● **GIVEN PROBLEM**
Rewrite the entries from the beginning through the line "family: Glossinidae", putting "rank" wherever "order" appears and leaving everything else as it is.
* * * * * * * * *
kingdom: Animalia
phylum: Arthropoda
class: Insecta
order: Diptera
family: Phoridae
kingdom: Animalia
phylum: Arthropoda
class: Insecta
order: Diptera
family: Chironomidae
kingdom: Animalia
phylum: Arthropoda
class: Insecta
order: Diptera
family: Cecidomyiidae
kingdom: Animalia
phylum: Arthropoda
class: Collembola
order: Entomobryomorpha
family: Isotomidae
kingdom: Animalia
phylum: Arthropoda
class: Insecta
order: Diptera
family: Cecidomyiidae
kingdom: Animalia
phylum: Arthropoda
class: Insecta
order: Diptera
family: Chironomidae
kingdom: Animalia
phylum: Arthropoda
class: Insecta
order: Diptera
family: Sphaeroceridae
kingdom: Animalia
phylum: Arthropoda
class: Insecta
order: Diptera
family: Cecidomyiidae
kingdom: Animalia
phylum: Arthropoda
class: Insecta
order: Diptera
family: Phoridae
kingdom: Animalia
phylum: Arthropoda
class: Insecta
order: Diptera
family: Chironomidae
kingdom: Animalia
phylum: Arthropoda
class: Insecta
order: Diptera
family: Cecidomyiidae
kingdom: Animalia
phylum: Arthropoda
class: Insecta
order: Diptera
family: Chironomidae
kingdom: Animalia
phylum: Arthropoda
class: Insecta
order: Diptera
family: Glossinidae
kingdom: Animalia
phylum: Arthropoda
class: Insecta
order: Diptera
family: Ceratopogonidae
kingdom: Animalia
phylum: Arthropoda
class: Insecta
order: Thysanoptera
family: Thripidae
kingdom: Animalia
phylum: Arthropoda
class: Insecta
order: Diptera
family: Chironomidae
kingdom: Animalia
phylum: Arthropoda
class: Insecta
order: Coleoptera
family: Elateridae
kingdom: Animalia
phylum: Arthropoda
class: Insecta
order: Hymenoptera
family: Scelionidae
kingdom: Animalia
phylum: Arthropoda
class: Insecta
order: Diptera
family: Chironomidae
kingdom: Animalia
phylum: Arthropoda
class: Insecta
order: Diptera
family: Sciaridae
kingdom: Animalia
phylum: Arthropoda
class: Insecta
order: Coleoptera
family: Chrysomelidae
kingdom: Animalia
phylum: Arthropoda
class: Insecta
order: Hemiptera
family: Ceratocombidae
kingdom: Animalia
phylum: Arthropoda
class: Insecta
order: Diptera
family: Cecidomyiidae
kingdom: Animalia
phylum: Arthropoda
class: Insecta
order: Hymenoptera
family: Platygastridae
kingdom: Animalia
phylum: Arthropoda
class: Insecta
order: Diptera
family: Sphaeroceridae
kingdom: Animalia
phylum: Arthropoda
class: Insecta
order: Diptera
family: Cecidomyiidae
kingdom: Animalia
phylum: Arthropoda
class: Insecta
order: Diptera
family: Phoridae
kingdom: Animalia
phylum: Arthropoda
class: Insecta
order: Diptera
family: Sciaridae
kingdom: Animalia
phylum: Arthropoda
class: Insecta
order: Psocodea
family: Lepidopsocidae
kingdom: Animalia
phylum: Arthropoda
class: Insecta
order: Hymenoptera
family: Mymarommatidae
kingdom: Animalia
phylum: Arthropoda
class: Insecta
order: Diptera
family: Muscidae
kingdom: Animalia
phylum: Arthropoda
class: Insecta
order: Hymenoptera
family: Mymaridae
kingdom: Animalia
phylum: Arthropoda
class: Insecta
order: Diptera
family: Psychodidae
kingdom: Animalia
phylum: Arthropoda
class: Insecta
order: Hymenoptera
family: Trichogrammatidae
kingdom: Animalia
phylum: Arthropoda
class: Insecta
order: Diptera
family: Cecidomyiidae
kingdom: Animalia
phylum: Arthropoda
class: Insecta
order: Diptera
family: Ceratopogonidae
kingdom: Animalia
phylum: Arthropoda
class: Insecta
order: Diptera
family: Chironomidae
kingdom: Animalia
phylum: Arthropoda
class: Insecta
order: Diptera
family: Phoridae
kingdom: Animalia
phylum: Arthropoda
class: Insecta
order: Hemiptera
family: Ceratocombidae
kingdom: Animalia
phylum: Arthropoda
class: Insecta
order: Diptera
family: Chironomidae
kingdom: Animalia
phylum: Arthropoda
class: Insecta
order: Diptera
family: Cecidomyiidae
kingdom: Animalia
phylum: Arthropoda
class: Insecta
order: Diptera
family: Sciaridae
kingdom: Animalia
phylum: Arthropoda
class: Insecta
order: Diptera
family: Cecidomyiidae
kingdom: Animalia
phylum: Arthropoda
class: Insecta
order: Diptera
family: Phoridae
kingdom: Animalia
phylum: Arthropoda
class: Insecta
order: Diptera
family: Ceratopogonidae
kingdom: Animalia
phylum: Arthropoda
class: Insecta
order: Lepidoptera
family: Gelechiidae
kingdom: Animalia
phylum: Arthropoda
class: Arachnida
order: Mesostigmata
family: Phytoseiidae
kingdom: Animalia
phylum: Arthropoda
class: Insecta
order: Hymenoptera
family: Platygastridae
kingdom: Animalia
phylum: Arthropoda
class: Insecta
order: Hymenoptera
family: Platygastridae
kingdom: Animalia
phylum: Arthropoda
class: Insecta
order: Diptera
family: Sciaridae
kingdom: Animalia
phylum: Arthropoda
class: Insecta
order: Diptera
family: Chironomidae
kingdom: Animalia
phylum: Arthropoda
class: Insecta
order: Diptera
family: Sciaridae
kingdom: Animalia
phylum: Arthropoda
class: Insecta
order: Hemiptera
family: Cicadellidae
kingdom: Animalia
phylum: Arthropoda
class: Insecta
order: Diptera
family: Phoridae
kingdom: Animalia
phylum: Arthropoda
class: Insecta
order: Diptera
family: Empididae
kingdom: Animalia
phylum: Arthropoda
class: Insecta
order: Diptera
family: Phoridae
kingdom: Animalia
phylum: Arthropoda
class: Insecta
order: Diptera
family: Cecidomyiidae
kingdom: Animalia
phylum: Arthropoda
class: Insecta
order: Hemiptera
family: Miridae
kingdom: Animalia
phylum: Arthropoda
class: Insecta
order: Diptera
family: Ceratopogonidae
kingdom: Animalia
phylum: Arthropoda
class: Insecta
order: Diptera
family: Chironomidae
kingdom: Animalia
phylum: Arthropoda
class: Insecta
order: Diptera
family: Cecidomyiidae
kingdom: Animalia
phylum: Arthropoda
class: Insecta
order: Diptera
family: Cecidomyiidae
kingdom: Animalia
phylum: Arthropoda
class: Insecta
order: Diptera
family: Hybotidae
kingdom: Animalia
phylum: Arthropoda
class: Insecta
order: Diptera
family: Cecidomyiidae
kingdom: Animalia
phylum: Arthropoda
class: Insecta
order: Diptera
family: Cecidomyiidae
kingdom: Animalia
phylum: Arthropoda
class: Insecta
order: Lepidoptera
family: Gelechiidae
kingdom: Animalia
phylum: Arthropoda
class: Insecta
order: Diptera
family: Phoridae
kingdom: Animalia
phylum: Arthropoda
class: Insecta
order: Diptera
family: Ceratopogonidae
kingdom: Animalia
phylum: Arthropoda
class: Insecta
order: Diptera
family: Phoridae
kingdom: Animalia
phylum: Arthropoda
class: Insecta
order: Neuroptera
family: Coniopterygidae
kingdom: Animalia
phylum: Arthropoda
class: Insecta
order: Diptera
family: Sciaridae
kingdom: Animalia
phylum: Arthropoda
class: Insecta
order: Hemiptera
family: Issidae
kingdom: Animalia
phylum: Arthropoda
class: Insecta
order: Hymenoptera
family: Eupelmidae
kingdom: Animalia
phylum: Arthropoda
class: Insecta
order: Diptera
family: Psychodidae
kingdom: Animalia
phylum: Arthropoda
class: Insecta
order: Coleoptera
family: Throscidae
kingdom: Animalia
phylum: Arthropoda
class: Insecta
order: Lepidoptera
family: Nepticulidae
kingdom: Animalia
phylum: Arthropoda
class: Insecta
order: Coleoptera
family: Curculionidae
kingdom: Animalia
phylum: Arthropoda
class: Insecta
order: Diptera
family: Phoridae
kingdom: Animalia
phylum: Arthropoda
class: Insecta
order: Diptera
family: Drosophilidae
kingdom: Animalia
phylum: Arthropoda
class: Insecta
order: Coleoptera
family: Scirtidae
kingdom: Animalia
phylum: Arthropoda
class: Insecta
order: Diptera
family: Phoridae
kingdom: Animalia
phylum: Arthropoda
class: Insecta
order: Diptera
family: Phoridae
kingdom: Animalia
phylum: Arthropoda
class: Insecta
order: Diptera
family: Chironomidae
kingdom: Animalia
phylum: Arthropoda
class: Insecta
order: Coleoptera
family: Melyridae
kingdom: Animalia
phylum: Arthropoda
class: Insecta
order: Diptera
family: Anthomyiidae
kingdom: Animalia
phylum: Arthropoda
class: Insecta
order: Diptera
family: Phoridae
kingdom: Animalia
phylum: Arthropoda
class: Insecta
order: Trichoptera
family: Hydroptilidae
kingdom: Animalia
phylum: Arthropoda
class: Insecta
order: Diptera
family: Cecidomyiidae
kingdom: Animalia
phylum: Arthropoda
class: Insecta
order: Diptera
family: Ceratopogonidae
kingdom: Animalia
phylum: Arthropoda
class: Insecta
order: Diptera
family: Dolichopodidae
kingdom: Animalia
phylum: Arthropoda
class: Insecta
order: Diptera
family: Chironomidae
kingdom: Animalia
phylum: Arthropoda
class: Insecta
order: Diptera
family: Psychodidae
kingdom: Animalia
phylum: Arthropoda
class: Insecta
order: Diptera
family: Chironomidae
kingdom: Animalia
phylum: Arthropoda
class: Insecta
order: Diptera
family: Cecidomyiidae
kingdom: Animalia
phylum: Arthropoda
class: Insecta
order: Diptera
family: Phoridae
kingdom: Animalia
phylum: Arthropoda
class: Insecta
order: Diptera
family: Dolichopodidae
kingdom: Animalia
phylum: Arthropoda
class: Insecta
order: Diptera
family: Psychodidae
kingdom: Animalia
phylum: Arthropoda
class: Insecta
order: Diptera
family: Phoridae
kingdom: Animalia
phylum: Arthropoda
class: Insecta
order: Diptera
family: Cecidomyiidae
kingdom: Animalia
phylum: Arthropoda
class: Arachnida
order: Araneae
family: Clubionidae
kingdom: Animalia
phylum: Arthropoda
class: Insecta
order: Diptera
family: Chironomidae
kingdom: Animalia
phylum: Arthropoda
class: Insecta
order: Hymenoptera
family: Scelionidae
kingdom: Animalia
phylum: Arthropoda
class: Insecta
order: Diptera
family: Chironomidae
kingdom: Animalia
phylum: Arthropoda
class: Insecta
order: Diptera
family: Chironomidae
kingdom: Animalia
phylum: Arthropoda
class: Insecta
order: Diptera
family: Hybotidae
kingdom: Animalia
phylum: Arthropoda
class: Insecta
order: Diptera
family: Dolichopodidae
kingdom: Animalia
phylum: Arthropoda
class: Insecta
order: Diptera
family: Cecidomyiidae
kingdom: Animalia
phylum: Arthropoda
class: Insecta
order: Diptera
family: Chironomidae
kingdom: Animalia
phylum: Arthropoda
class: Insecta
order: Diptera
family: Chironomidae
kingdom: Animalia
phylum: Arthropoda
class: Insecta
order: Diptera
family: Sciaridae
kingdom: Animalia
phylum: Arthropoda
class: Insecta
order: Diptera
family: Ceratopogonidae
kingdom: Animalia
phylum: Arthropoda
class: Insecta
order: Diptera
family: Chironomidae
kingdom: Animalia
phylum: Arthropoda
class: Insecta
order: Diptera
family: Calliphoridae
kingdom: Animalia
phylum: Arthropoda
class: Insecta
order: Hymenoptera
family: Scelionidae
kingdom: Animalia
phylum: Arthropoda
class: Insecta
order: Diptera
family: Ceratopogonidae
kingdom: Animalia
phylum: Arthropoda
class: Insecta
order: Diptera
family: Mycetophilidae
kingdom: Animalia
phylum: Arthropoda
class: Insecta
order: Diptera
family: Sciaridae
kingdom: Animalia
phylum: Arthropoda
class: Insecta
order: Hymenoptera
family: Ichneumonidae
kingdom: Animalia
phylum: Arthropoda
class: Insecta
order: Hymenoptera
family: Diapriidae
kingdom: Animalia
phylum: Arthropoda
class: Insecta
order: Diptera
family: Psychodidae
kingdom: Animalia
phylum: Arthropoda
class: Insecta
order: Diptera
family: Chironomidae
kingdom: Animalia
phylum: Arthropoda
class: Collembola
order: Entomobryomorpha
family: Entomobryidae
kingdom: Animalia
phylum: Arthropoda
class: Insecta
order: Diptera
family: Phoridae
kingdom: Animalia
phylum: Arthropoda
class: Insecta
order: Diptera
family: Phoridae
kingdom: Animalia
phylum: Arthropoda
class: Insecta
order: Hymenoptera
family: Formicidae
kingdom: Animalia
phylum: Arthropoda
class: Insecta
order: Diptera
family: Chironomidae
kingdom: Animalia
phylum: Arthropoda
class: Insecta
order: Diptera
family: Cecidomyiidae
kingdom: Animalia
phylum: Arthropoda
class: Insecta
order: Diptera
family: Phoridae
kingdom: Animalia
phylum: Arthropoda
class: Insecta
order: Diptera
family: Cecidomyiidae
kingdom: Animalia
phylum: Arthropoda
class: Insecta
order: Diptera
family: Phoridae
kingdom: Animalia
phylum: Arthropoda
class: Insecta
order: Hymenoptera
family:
* * * * * * * * *
● **TASK RESULT**
kingdom: Animalia
phylum: Arthropoda
class: Insecta
rank: Diptera
family: Phoridae
kingdom: Animalia
phylum: Arthropoda
class: Insecta
rank: Diptera
family: Chironomidae
kingdom: Animalia
phylum: Arthropoda
class: Insecta
rank: Diptera
family: Cecidomyiidae
kingdom: Animalia
phylum: Arthropoda
class: Collembola
rank: Entomobryomorpha
family: Isotomidae
kingdom: Animalia
phylum: Arthropoda
class: Insecta
rank: Diptera
family: Cecidomyiidae
kingdom: Animalia
phylum: Arthropoda
class: Insecta
rank: Diptera
family: Chironomidae
kingdom: Animalia
phylum: Arthropoda
class: Insecta
rank: Diptera
family: Sphaeroceridae
kingdom: Animalia
phylum: Arthropoda
class: Insecta
rank: Diptera
family: Cecidomyiidae
kingdom: Animalia
phylum: Arthropoda
class: Insecta
rank: Diptera
family: Phoridae
kingdom: Animalia
phylum: Arthropoda
class: Insecta
rank: Diptera
family: Chironomidae
kingdom: Animalia
phylum: Arthropoda
class: Insecta
rank: Diptera
family: Cecidomyiidae
kingdom: Animalia
phylum: Arthropoda
class: Insecta
rank: Diptera
family: Chironomidae
kingdom: Animalia
phylum: Arthropoda
class: Insecta
rank: Diptera
family: Glossinidae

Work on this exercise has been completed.